The iconic 60 Minutes host is believed to be the only journalist to interview both political heavyweights, but it was his 1986 encounter with Deng - then China's paramount leader - that left the most lasting impression with China watchers.
Deng coined some of his best-known catchphrases during his meeting with Wallace - one of his last television interviews - including, 'to get rich is no sin'. Wallace's translation of statement, 'to get rich is glorious', is still quoted widely.
In the interview, the CBS newsman pressed Deng for an assessment of Mao Zedong and to discuss his own personal ups and downs during the Cultural Revolution.
When asked if he had plans to retire, Deng admitted he had abandoned his previous promise to step down in 1985 and was considering further delay because of opposition from 'party rank and file and the Chinese people'.
One of the best-remembered moments of Wallace's interviews came in September 2000, when Wallace wagged his finger at Jiang, calling the Chinese president 'a dictator, an authoritarian'.
'You are the last major communist dictatorship in the world,' Wallace told Jiang in what the journalist described as one of the most spirited exchanges in the question-and-answer session.
Jiang, known for his foreign-language skills and media savvy, was put on the defence.
'Your way of describing what things are like in China is as absurd as what The Arabian Nights may sound like,' Jiang said.

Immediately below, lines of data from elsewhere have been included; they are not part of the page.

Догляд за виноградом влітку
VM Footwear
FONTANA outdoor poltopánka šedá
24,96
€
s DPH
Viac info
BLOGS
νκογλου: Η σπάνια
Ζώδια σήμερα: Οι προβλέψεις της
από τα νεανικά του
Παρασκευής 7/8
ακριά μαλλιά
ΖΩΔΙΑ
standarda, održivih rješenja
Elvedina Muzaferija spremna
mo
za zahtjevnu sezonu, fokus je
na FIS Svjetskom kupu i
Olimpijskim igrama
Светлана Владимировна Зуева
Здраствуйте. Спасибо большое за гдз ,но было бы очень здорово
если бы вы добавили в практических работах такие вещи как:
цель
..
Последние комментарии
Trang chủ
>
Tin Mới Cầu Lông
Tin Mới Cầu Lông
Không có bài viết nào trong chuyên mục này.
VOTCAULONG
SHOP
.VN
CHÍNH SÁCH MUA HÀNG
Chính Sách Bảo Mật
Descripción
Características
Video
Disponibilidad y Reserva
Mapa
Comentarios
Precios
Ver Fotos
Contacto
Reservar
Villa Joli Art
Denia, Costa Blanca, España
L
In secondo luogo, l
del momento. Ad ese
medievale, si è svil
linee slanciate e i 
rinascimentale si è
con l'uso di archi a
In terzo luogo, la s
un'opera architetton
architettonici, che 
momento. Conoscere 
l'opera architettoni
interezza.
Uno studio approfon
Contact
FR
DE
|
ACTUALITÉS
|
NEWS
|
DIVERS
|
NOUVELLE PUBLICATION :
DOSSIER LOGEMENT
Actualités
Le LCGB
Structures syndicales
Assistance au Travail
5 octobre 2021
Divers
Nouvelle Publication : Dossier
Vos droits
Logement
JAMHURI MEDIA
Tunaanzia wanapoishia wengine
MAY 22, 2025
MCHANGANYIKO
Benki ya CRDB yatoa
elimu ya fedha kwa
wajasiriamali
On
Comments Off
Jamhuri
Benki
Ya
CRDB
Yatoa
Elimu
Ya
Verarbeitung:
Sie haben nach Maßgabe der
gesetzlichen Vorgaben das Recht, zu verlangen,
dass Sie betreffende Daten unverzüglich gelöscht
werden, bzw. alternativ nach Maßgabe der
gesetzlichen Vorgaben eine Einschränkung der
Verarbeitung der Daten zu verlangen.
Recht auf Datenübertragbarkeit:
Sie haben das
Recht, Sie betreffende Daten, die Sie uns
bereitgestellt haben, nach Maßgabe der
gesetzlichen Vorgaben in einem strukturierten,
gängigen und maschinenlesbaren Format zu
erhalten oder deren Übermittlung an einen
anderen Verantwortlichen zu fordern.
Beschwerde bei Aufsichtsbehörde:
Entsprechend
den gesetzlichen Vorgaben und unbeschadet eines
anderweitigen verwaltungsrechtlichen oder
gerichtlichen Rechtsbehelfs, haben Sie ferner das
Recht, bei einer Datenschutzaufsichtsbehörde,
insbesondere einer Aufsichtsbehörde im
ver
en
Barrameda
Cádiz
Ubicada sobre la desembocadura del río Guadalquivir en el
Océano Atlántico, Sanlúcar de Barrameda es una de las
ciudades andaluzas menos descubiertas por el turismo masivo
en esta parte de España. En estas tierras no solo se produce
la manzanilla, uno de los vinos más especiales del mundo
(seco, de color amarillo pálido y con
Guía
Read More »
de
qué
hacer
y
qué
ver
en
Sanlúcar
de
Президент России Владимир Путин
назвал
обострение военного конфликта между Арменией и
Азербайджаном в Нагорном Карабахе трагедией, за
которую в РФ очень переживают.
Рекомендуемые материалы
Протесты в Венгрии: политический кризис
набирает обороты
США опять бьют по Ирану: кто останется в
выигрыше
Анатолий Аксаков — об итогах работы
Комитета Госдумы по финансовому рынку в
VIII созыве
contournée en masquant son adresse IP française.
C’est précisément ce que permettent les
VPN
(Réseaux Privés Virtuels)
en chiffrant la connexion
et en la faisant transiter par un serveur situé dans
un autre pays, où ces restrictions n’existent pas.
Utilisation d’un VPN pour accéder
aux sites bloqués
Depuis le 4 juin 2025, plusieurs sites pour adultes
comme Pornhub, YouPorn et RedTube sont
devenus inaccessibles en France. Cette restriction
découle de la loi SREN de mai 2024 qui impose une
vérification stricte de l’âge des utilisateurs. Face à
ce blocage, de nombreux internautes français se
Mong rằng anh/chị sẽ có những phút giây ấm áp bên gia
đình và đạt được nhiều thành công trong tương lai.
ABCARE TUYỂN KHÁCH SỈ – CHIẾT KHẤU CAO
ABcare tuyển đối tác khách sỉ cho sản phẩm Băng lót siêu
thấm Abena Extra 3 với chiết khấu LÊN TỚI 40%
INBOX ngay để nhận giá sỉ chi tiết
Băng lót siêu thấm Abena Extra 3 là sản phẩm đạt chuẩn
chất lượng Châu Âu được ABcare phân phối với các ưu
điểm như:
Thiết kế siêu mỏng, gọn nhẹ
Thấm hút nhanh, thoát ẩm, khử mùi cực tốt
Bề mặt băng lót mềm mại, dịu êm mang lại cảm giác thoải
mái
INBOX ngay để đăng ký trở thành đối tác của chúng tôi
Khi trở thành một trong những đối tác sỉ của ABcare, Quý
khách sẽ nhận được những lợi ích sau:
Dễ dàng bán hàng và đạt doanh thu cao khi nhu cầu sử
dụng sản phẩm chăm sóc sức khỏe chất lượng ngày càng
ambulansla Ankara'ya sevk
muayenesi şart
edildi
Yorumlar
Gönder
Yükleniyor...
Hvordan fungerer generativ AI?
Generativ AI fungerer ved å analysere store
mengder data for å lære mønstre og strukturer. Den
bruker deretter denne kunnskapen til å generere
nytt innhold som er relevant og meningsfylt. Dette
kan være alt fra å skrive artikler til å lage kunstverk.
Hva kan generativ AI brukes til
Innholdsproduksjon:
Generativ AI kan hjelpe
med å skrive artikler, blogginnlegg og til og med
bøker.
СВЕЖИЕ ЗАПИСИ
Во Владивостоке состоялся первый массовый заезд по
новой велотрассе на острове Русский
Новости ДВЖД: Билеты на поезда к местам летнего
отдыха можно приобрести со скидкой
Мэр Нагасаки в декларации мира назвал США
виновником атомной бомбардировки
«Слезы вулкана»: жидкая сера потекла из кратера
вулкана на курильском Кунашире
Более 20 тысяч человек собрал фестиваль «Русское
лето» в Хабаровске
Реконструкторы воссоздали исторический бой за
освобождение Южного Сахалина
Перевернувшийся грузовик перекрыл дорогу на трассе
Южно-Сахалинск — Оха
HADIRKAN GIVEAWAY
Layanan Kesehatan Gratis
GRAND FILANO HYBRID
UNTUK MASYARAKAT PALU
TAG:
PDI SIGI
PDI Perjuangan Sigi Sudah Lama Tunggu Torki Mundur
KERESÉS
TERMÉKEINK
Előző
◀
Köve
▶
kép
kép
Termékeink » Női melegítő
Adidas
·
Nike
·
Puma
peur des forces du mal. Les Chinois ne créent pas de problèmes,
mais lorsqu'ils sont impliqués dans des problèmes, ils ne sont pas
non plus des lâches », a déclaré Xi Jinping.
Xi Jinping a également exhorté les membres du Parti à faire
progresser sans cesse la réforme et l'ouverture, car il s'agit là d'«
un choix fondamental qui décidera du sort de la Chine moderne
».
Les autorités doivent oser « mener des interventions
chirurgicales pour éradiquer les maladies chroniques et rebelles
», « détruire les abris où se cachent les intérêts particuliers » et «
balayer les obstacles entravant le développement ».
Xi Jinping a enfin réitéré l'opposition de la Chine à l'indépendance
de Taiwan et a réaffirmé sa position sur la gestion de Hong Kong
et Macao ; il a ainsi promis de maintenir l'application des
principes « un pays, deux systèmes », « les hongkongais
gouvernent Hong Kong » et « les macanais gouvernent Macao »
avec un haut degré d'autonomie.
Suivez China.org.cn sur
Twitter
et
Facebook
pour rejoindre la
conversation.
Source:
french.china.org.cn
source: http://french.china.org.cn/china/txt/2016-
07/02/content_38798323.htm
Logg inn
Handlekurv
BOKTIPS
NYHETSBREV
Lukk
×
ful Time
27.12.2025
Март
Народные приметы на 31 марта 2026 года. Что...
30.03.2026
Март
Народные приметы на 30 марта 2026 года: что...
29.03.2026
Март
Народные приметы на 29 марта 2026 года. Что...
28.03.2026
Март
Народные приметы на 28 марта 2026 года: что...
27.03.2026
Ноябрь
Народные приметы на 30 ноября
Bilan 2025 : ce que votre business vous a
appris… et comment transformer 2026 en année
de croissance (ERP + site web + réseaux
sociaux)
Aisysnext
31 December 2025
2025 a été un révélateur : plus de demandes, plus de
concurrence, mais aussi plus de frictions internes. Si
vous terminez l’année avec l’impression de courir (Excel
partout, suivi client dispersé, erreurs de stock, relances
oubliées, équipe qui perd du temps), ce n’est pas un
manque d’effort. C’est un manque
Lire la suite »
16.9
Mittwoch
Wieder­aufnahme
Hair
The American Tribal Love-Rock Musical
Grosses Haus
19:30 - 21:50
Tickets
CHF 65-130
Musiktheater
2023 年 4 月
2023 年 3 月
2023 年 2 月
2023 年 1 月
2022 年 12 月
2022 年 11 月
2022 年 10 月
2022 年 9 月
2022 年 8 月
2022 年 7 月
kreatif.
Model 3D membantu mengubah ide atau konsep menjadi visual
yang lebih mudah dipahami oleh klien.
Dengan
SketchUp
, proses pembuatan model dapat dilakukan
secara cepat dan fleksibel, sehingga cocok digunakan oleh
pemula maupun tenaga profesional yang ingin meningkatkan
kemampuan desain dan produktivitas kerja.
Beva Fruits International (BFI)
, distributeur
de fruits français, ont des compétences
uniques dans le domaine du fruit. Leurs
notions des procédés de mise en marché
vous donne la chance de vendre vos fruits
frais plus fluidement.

It has been widely reported that Jiang's entourage, including the then foreign minister, Tang Jiaxuan , was outraged by Wallace's challenge and wanted to interrupt the interview. But Jiang held his own.
Zhan Jiang, a media professor at Beijing's Foreign Studies University, said Beijing's leaders opened a new door to the outside world with their interviews with Wallace.
'Wallace was a world-class journalist,' he said. 'His interviews are seen as attempts to create a channel to communicate with the world through mainstream media in the West.'
Jiang later spoke highly of Wallace. In October 2000, Jiang was quoted accusing Hong Kong journalists of asking 'simplistic and na?ve' questions.
'As you all know, Wallace in the US is a lot better than you and we still talk delightfully,' he said, holding up his thumb in praise of Wallace.